Longtime homeless advocate Karen O'Shannacery retiring

Longtime Vancouver homeless advocate Karen O'Shannacery is retiring after 43 years serving Vancouver's Downtown Eastside.

After 43 years, Karen O’Shannacery leaves her position at the Lookout Emergency Aid Society

Karen O'Shannacery , outgoing director of the Lookout Emergency Aid Society. (Lookout Emergency Aid Society)

Longtime Vancouver homeless advocate Karen O'Shannacery is retiring after 43 years serving Vancouver's Downtown Eastside.

O'Shanncery served as executive director of the Lookout Emergency Aid Society, an organization that prides itself on helping people help themselves with finding a home as the first step to self sufficiency.

The society provides a wide spectrum of housing services from providing homes to 591 people and transitional housing to 166 people. It also provides housing for 181 people through shelters, and another 77 beds through the extreme weather shelter program.

Today, the day she retires, O'Shannacery reveals how her time as a teenager living on the streets has guided her career..

The following is a condensed and edited version of O'Shannacery's interview with the CBC's Elaine Chau.

Q: Where did you live on the streets of Vancouver?

A: When I first hit the streets, it was West 4th that I ended up. That's not quite true, because I couch surfed amongst friends out in Richmond, and when I burned my bridges there, I ended up on the streets here on West 4th.

Karen O'Shannacery received the Order of BC in 2011. (Brandon Thomas)

I spent probably a good year coping on the streets of West 4th. [in 1964-65] 4th Avenue means a lot to me because this is where people on the street helped keep me on the straight and narrow. It’s very easy when you’re on the streets, to get sucked in to a lot of drugs. Trading sex for accommodation.  Trying to find somebody who can look after you in order to survive.

I was one of those people who desperately wanted, needed to be able to look after myself. I ended up getting into drugs in a fairly hard way…and friends that were on the street figured that I needed something better than that. And so they took care of me.

They locked me in a house, in a room, and didn’t let me out until I was clean of drugs — at the ripe old age of 15-and-a-half.

Q: How did you make money?

A: With retirement, I’m being more forthright about my past. The way I made money was by selling drugs. That gave me enough income to be able to pay rent, and buy food, and so I was able to give a place to sleep for a whole lot of other people.

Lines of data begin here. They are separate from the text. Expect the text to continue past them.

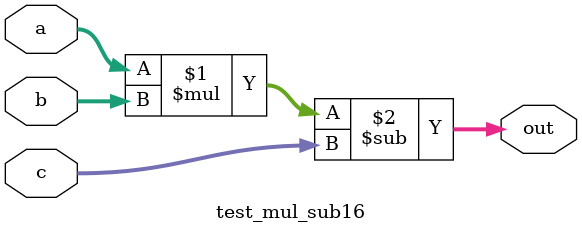
<source format=v>
module test_mul_sub16(input [15:0] a, input [15:0] b, input [15:0] c, output [15:0] out);
  assign out = (a*b)-c;
endmodule
</source>
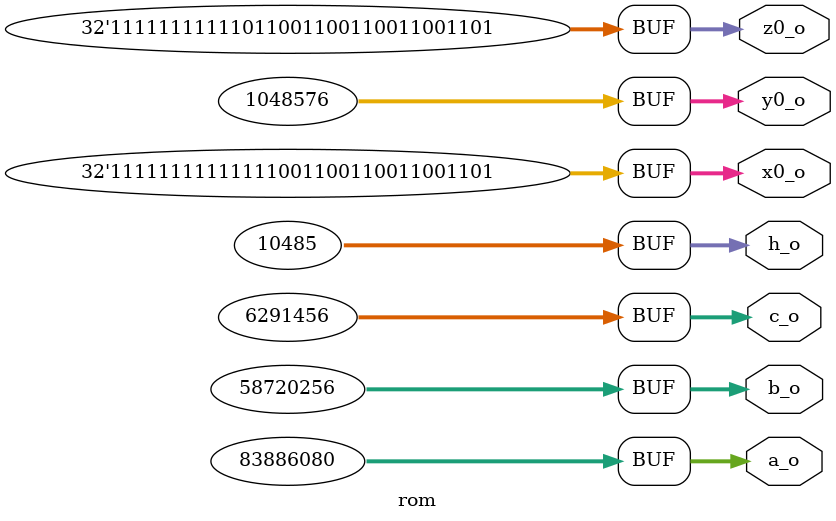
<source format=v>
module rom #(
   parameter Width = 32
) (
    output [Width-1:0] a_o,
    output [Width-1:0] b_o,
    output [Width-1:0] c_o,
	output [Width-1:0] h_o,
	output [Width-1:0] x0_o,
	output [Width-1:0] y0_o,
	output [Width-1:0] z0_o
);

    assign     a_o = 32'b00000101000000000000000000000000; //   40.0000000000000000000000000
	assign     b_o = 32'b00000011100000000000000000000000; //   28.0000000000000000000000000
	assign     c_o = 32'b00000000011000000000000000000000; //    3.0000000000000000000000000
	assign     h_o = 32'b00000000000000000010100011110101; //    0.0049996376037597656250000
	assign    x0_o = 32'b11111111111111001100110011001101; //   -0.0999999046325683593750000
	assign    y0_o = 32'b00000000000100000000000000000000; //    0.5000000000000000000000000
	assign    z0_o = 32'b11111111111011001100110011001101; //   -0.5999999046325683593750000

endmodule

</source>
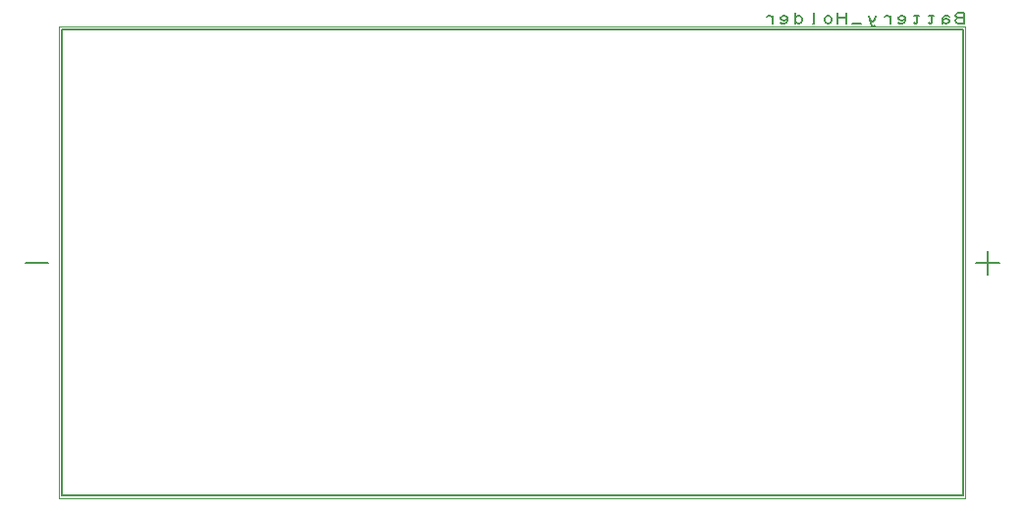
<source format=gbr>
G04 DesignSpark PCB Gerber Version 10.0 Build 5299*
G04 #@! TF.Part,Single*
G04 #@! TF.FileFunction,Legend,Bot*
G04 #@! TF.FilePolarity,Positive*
%FSLAX35Y35*%
%MOIN*%
%ADD21C,0.00197*%
%ADD20C,0.00500*%
G04 #@! TD.AperFunction*
X0Y0D02*
D02*
D20*
X8124Y85250D02*
X250D01*
X318557Y164404D02*
X12651D01*
Y6096D01*
X318557D01*
Y164404D01*
X316959Y168417D02*
X316334Y168104D01*
X316022Y167480D01*
X316334Y166854D01*
X316959Y166542D01*
X319147D01*
Y170292D01*
X316959D01*
X316334Y169980D01*
X316022Y169354D01*
X316334Y168730D01*
X316959Y168417D01*
X319147D01*
X314147Y168730D02*
X313522Y169042D01*
X312584D01*
X311959Y168730D01*
X311647Y168104D01*
Y167167D01*
X311959Y166854D01*
X312584Y166542D01*
X313209D01*
X313834Y166854D01*
X314147Y167167D01*
Y167480D01*
X313834Y167792D01*
X313209Y168104D01*
X312584D01*
X311959Y167792D01*
X311647Y167480D01*
Y167167D02*
Y166542D01*
X308626Y169042D02*
X307168D01*
X307897Y169667D02*
Y166854D01*
X307584Y166542D01*
X307272D01*
X306959Y166854D01*
X303626Y169042D02*
X302168D01*
X302897Y169667D02*
Y166854D01*
X302584Y166542D01*
X302272D01*
X301959Y166854D01*
X296647D02*
X296959Y166542D01*
X297584D01*
X298209D01*
X298834Y166854D01*
X299147Y167480D01*
Y168417D01*
X298834Y168730D01*
X298209Y169042D01*
X297584D01*
X296959Y168730D01*
X296647Y168417D01*
Y168104D01*
X296959Y167792D01*
X297584Y167480D01*
X298209D01*
X298834Y167792D01*
X299147Y168104D01*
X294147Y166542D02*
Y169042D01*
Y168104D02*
X293834Y168730D01*
X293209Y169042D01*
X292584D01*
X291959Y168730D01*
X289147Y169042D02*
X288834Y167792D01*
X288209Y167167D01*
X287584D01*
X286959Y167792D01*
X286647Y169042D01*
X286959Y167792D02*
X287272Y166542D01*
X287584Y165917D01*
X288209Y165604D01*
X288834Y165917D01*
X284147Y166542D02*
X281022D01*
X279147D02*
Y170292D01*
Y168417D02*
X276022D01*
Y166542D02*
Y170292D01*
X274147Y167480D02*
X273834Y166854D01*
X273209Y166542D01*
X272584D01*
X271959Y166854D01*
X271647Y167480D01*
Y168104D01*
X271959Y168730D01*
X272584Y169042D01*
X273209D01*
X273834Y168730D01*
X274147Y168104D01*
Y167480D01*
X267584Y166542D02*
X267897D01*
Y170292D01*
X261647Y168104D02*
X261959Y168730D01*
X262584Y169042D01*
X263209D01*
X263834Y168730D01*
X264147Y168104D01*
Y167480D01*
X263834Y166854D01*
X263209Y166542D01*
X262584D01*
X261959Y166854D01*
X261647Y167480D01*
Y166542D02*
Y170292D01*
X256647Y166854D02*
X256959Y166542D01*
X257584D01*
X258209D01*
X258834Y166854D01*
X259147Y167480D01*
Y168417D01*
X258834Y168730D01*
X258209Y169042D01*
X257584D01*
X256959Y168730D01*
X256647Y168417D01*
Y168104D01*
X256959Y167792D01*
X257584Y167480D01*
X258209D01*
X258834Y167792D01*
X259147Y168104D01*
X254147Y166542D02*
Y169042D01*
Y168104D02*
X253834Y168730D01*
X253209Y169042D01*
X252584D01*
X251959Y168730D01*
X327021Y89187D02*
Y81313D01*
X330958Y85250D02*
X323084D01*
D02*
D21*
X319541Y165388D02*
X11667D01*
Y5112D01*
X319541D01*
Y165388D01*
X0Y0D02*
M02*

</source>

I turned it into a crash pad.

Q: How did that affect your work at Lookout?

A: It informed everything about me. Because, here I was, a very young child, right? I was 14 when I hit the streets. Very vulnerable, and I was getting angrier. Why should I have to do this? Why should anyone have to live this way? Why wasn't there services for me?

Q: When you talk about the formative principles…that started here…what are they?

A: For one thing, that anybody in need ought to have shelter. Shelter is a right. Housing should be a right.  It should be barrier-free. It shouldn’t be based on the fact that you have no money.

I started out with this belief, that everybody should have a right to be treated respectfully. The principle of people who are homeless know what they need, right? They need people to help them access what they need. Again, respecting that people who are homeless are like everybody else.

They do know what their issues are, and what is going to make a difference, but most of the time that isn’t recognized.

Q: What will you do after you retire?

A: You can take the girl out of the street, but you can't take the street out of the girl. I'm still going to do something. What? I'm going to take time to figure out, for the cause, and for the homeless.